• [Task item]: Return all records exactly. Nothing may be added.
(Beginning of Given data)
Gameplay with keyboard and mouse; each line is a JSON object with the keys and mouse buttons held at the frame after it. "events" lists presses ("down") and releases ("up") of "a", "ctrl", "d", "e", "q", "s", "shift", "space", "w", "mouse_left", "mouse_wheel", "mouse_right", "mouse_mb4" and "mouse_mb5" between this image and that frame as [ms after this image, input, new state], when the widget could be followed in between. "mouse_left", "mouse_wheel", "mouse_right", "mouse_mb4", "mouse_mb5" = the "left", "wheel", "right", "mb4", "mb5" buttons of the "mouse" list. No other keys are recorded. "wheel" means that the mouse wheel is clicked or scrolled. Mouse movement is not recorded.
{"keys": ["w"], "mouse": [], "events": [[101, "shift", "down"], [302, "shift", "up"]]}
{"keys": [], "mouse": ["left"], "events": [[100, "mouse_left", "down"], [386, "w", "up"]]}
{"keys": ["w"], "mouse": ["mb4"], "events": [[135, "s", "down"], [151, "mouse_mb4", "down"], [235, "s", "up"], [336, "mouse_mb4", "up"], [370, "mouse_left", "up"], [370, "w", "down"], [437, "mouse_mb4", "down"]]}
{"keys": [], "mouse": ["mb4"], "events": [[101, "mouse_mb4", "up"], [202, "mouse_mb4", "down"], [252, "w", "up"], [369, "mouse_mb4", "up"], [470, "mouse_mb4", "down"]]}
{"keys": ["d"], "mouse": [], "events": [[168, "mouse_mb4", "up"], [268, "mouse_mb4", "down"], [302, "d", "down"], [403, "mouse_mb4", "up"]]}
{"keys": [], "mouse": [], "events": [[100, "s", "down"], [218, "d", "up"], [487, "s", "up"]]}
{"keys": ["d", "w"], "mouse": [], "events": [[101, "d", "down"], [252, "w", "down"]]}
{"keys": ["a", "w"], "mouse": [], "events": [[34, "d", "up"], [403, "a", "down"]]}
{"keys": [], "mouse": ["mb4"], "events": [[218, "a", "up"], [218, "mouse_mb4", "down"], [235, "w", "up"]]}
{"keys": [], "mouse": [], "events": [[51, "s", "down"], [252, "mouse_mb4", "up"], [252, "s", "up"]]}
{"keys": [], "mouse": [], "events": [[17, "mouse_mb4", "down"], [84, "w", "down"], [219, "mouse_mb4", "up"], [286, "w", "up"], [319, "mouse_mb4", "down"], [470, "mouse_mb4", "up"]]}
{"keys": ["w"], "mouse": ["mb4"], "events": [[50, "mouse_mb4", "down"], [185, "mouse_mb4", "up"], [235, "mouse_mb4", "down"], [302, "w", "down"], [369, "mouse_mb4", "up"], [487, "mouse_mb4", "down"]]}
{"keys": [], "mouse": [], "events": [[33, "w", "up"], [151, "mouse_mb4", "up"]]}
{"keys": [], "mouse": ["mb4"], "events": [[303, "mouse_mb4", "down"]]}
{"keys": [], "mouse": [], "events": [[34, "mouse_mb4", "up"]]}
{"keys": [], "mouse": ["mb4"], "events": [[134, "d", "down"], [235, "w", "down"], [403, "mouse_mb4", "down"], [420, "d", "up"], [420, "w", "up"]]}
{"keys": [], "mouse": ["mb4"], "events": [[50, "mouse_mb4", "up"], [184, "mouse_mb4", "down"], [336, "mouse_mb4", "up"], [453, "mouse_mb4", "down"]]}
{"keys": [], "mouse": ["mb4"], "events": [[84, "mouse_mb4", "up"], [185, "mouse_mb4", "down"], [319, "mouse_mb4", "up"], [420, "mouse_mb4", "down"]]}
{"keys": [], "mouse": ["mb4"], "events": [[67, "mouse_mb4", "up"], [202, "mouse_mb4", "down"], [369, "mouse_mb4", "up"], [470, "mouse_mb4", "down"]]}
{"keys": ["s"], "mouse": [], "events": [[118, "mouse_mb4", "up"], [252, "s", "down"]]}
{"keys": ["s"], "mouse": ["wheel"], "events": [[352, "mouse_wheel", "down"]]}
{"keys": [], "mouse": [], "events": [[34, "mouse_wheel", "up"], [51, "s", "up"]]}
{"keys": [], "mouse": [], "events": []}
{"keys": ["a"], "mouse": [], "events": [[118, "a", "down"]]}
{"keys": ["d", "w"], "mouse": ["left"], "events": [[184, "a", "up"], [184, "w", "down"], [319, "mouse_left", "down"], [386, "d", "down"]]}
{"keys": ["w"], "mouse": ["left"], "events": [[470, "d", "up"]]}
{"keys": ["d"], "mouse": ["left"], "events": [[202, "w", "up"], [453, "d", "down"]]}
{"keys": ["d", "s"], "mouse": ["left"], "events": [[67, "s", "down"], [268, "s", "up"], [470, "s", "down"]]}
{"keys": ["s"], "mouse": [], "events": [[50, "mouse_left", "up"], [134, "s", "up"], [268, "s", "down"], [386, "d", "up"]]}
(End of Given data)
• [Reply]:
Gameplay with keyboard and mouse; each line is a JSON object with the keys and mouse buttons held at the frame after it. "events" lists presses ("down") and releases ("up") of "a", "ctrl", "d", "e", "q", "s", "shift", "space", "w", "mouse_left", "mouse_wheel", "mouse_right", "mouse_mb4" and "mouse_mb5" between this image and that frame as [ms after this image, input, new state], when the widget could be followed in between. "mouse_left", "mouse_wheel", "mouse_right", "mouse_mb4", "mouse_mb5" = the "left", "wheel", "right", "mb4", "mb5" buttons of the "mouse" list. No other keys are recorded. "wheel" means that the mouse wheel is clicked or scrolled. Mouse movement is not recorded.
{"keys": ["w"], "mouse": [], "events": [[101, "shift", "down"], [302, "shift", "up"]]}
{"keys": [], "mouse": ["left"], "events": [[100, "mouse_left", "down"], [386, "w", "up"]]}
{"keys": ["w"], "mouse": ["mb4"], "events": [[135, "s", "down"], [151, "mouse_mb4", "down"], [235, "s", "up"], [336, "mouse_mb4", "up"], [370, "mouse_left", "up"], [370, "w", "down"], [437, "mouse_mb4", "down"]]}
{"keys": [], "mouse": ["mb4"], "events": [[101, "mouse_mb4", "up"], [202, "mouse_mb4", "down"], [252, "w", "up"], [369, "mouse_mb4", "up"], [470, "mouse_mb4", "down"]]}
{"keys": ["d"], "mouse": [], "events": [[168, "mouse_mb4", "up"], [268, "mouse_mb4", "down"], [302, "d", "down"], [403, "mouse_mb4", "up"]]}
{"keys": [], "mouse": [], "events": [[100, "s", "down"], [218, "d", "up"], [487, "s", "up"]]}
{"keys": ["d", "w"], "mouse": [], "events": [[101, "d", "down"], [252, "w", "down"]]}
{"keys": ["a", "w"], "mouse": [], "events": [[34, "d", "up"], [403, "a", "down"]]}
{"keys": [], "mouse": ["mb4"], "events": [[218, "a", "up"], [218, "mouse_mb4", "down"], [235, "w", "up"]]}
{"keys": [], "mouse": [], "events": [[51, "s", "down"], [252, "mouse_mb4", "up"], [252, "s", "up"]]}
{"keys": [], "mouse": [], "events": [[17, "mouse_mb4", "down"], [84, "w", "down"], [219, "mouse_mb4", "up"], [286, "w", "up"], [319, "mouse_mb4", "down"], [470, "mouse_mb4", "up"]]}
{"keys": ["w"], "mouse": ["mb4"], "events": [[50, "mouse_mb4", "down"], [185, "mouse_mb4", "up"], [235, "mouse_mb4", "down"], [302, "w", "down"], [369, "mouse_mb4", "up"], [487, "mouse_mb4", "down"]]}
{"keys": [], "mouse": [], "events": [[33, "w", "up"], [151, "mouse_mb4", "up"]]}
{"keys": [], "mouse": ["mb4"], "events": [[303, "mouse_mb4", "down"]]}
{"keys": [], "mouse": [], "events": [[34, "mouse_mb4", "up"]]}
{"keys": [], "mouse": ["mb4"], "events": [[134, "d", "down"], [235, "w", "down"], [403, "mouse_mb4", "down"], [420, "d", "up"], [420, "w", "up"]]}
{"keys": [], "mouse": ["mb4"], "events": [[50, "mouse_mb4", "up"], [184, "mouse_mb4", "down"], [336, "mouse_mb4", "up"], [453, "mouse_mb4", "down"]]}
{"keys": [], "mouse": ["mb4"], "events": [[84, "mouse_mb4", "up"], [185, "mouse_mb4", "down"], [319, "mouse_mb4", "up"], [420, "mouse_mb4", "down"]]}
{"keys": [], "mouse": ["mb4"], "events": [[67, "mouse_mb4", "up"], [202, "mouse_mb4", "down"], [369, "mouse_mb4", "up"], [470, "mouse_mb4", "down"]]}
{"keys": ["s"], "mouse": [], "events": [[118, "mouse_mb4", "up"], [252, "s", "down"]]}
{"keys": ["s"], "mouse": ["wheel"], "events": [[352, "mouse_wheel", "down"]]}
{"keys": [], "mouse": [], "events": [[34, "mouse_wheel", "up"], [51, "s", "up"]]}
{"keys": [], "mouse": [], "events": []}
{"keys": ["a"], "mouse": [], "events": [[118, "a", "down"]]}
{"keys": ["d", "w"], "mouse": ["left"], "events": [[184, "a", "up"], [184, "w", "down"], [319, "mouse_left", "down"], [386, "d", "down"]]}
{"keys": ["w"], "mouse": ["left"], "events": [[470, "d", "up"]]}
{"keys": ["d"], "mouse": ["left"], "events": [[202, "w", "up"], [453, "d", "down"]]}
{"keys": ["d", "s"], "mouse": ["left"], "events": [[67, "s", "down"], [268, "s", "up"], [470, "s", "down"]]}
{"keys": ["s"], "mouse": [], "events": [[50, "mouse_left", "up"], [134, "s", "up"], [268, "s", "down"], [386, "d", "up"]]}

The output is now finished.